TASKS TO CARRY OUT —
1. From the math forum thread about the teacher's answer, print the passage that begins at the words "Is my teacher's" and ends after the words "through that part..".
2. In the math forum thread about the teacher's answer, what is the area given for triangle AOB?
3. Go on with the math forum thread about the teacher's answer, starting after its last line.

TEXT FOR ANALYSIS —
Is my teacher's final answer wrong?

Hi, for iii) my teacher got x = -2.. however I got x = 2.. if my teacher is correct, how did he get x = -2.. since the math shown kinda skips through that part..

Answer 1

Your teacher is correct...

Just note that I worked through all the parts to help you catch your mistake.

Let's find the slope from points #A# to #O#.
Just note here that the slop is also the slope from #A# to #C#.
Since #O# is at the origin, we have:
#m=(y_2-y_1)/(x_2-x_1)#
#=>m=(-3-0)/(6-0)#
#=>m=-3/6#
#=>m=-1/2#
Since line #OB# is perpendicular to #AC#, we find the negative reciprocal of our slope.
#=>M=-1*(1divide-1/2)#
#=>M=-1*(1*-2/1)#
#=>M=-1*(-2)#
#=>M=2#
Also, since the triangle #AOB# has an area of 15, and it is a right triangle, let's figure out the length of the side #AO#.
#d=sqrt((y_2-y_1)^2+(x_2-x_1)^2)#
#=>d=sqrt((-3-0)^2+(6-0)^2)#
#=>d=sqrt((-3)^2+(6)^2)#
#=>d=sqrt(9+36)#
#=>d=sqrt(45)#
#=>d=3sqrt(5)#
If we set this as our base, then our hight is #OB#.
#A=(bh)/2#
#=>15=(3sqrt5*h)/2#
#=>30=3hsqrt5#
#=>10=hsqrt5#
#=>10/sqrt5=h#
#=>2sqrt5=h#
This is the length of #OB#

We can get two equations from this:

Let the coordinates of point #B# be #(X,Y)#

We can come up with the following:

#m=(Y-0)/(X-0)# We found #m# long ago!

(Items in a dataset)
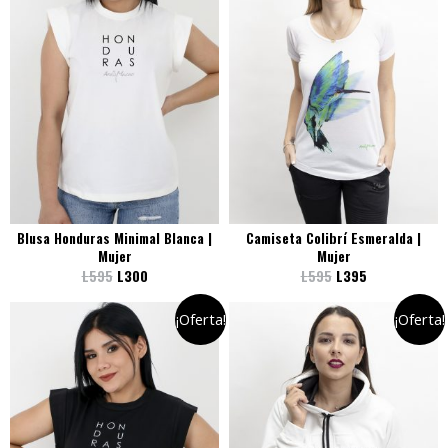
Blusa Honduras Minimal Blanca |
Camiseta Colibrí Esmeralda |
Mujer
Mujer
L
595
L
300
L
595
L
395
¡Oferta!
¡Oferta!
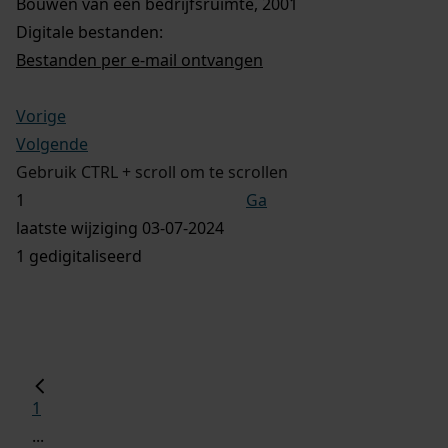
Bouwen van een bedrijfsruimte, 2001
Digitale bestanden:
Bestanden per e-mail ontvangen
Vorige
Volgende
Gebruik CTRL + scroll om te scrollen
Ga
laatste wijziging 03-07-2024
1 gedigitaliseerd
1
...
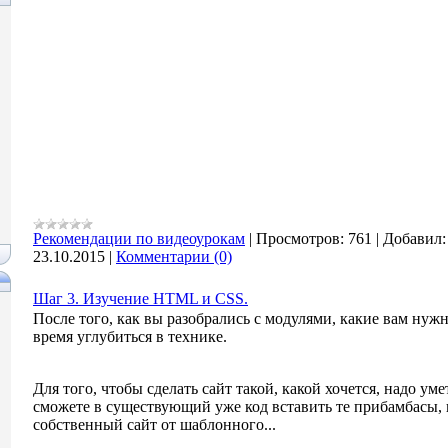
Рекомендации по видеоурокам
|
Просмотров:
761
|
Добавил:
23.10.2015
|
Комментарии (0)
Шаг 3. Изучение HTML и CSS.
После того, как вы разобрались с модулями, какие вам нуж
время углубиться в технике.
Для того, чтобы сделать сайт такой, какой хочется, надо уме
сможете в существующий уже код вставить те прибамбасы,
собственный сайт от шаблонного...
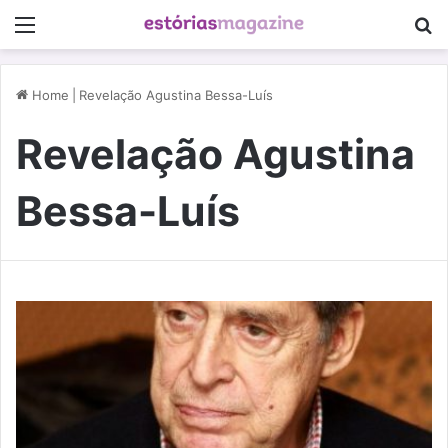
Menu
P
Home
|
Revelação Agustina Bessa-Luís
Revelação Agustina
Bessa-Luís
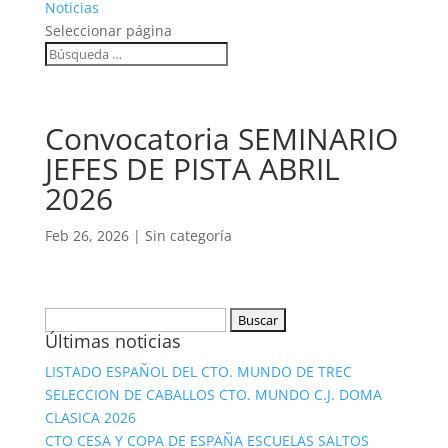
Noticias
Seleccionar página
Convocatoria SEMINARIO
JEFES DE PISTA ABRIL
2026
Feb 26, 2026
|
Sin categoría
Buscar:
Últimas noticias
LISTADO ESPAÑOL DEL CTO. MUNDO DE TREC
SELECCION DE CABALLOS CTO. MUNDO C.J. DOMA
CLASICA 2026
CTO CESA Y COPA DE ESPAÑA ESCUELAS SALTOS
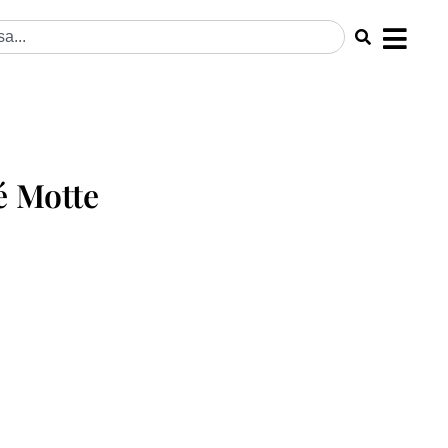
é Motte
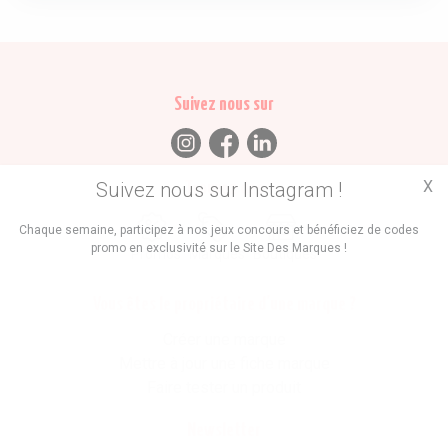
Suivez nous sur
X
Suivez nous sur Instagram !
Trouvez des
Chaque semaine, participez à nos jeux concours et bénéficiez de codes
promo en exclusivité sur le Site Des Marques !
Promos
Marques
Boutiques
Vous êtes le propriétaire d'une marque ?
Créer une marque
Mettre à jour une fiche marque
Faire tester un produit
Newsletter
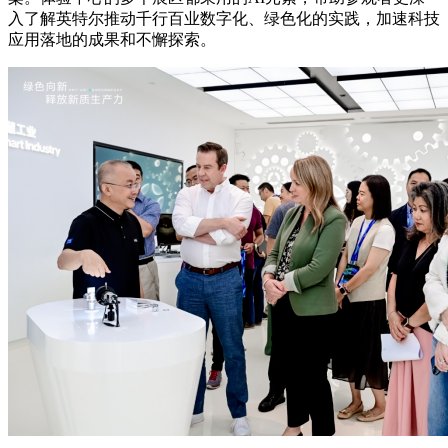
入了解英特尔推动千行百业数字化、绿色化的实践，加速科技
应用落地的成果和不懈探索。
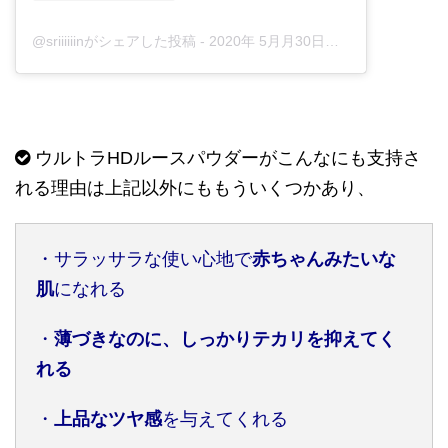
@sriiiiiinがシェアした投稿
-
2020年 5月月30日午前1時50分PDT
ウルトラHDルースパウダーがこんなにも支持さ
れる理由は上記以外にももういくつかあり、
・サラッサラな使い心地で
赤ちゃんみたいな
肌
になれる
・
薄づきなのに、しっかりテカリを抑えてく
れる
・
上品なツヤ感
を与えてくれる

TASK ANSWERS —
1.
Is my teacher's final answer wrong?

Hi, for iii) my teacher got x = -2.. however I got x = 2.. if my teacher is correct, how did he get x = -2.. since the math shown kinda skips through that part..

2. 15

3.
#=>2=Y/X#
#=>2X=Y#
We also use the distance formula using the fact that the length of segment #BO# equals #2sqrt5#
#d=sqrt((Y-0)^2+(X-0)^2)# Substitute #Y# with #2X#.
We also know #d#!
#=>2sqrt5=sqrt((2X)^2+(X)^2)#
#=>2sqrt5=sqrt(4X^2+X^2)#
#=>2sqrt5=sqrt(5X^2)#
#=>2sqrt5=Xsqrt(5)#
#=>2=X# You can use this to find that the coordinates of #B# are #(2,4)#

Now, the important part:

We know the distance from #A# to #O# is #3sqrt5#.
Using our information from the problem, we know that the distance from #O# to #C# is #(3sqrt5)/3=>sqrt5#
We also know that the slope from #A# to #C# is #-1/2#.
Since the line intersects at the origin, the slope is the #y# coordinate divided by the #x# coordinate.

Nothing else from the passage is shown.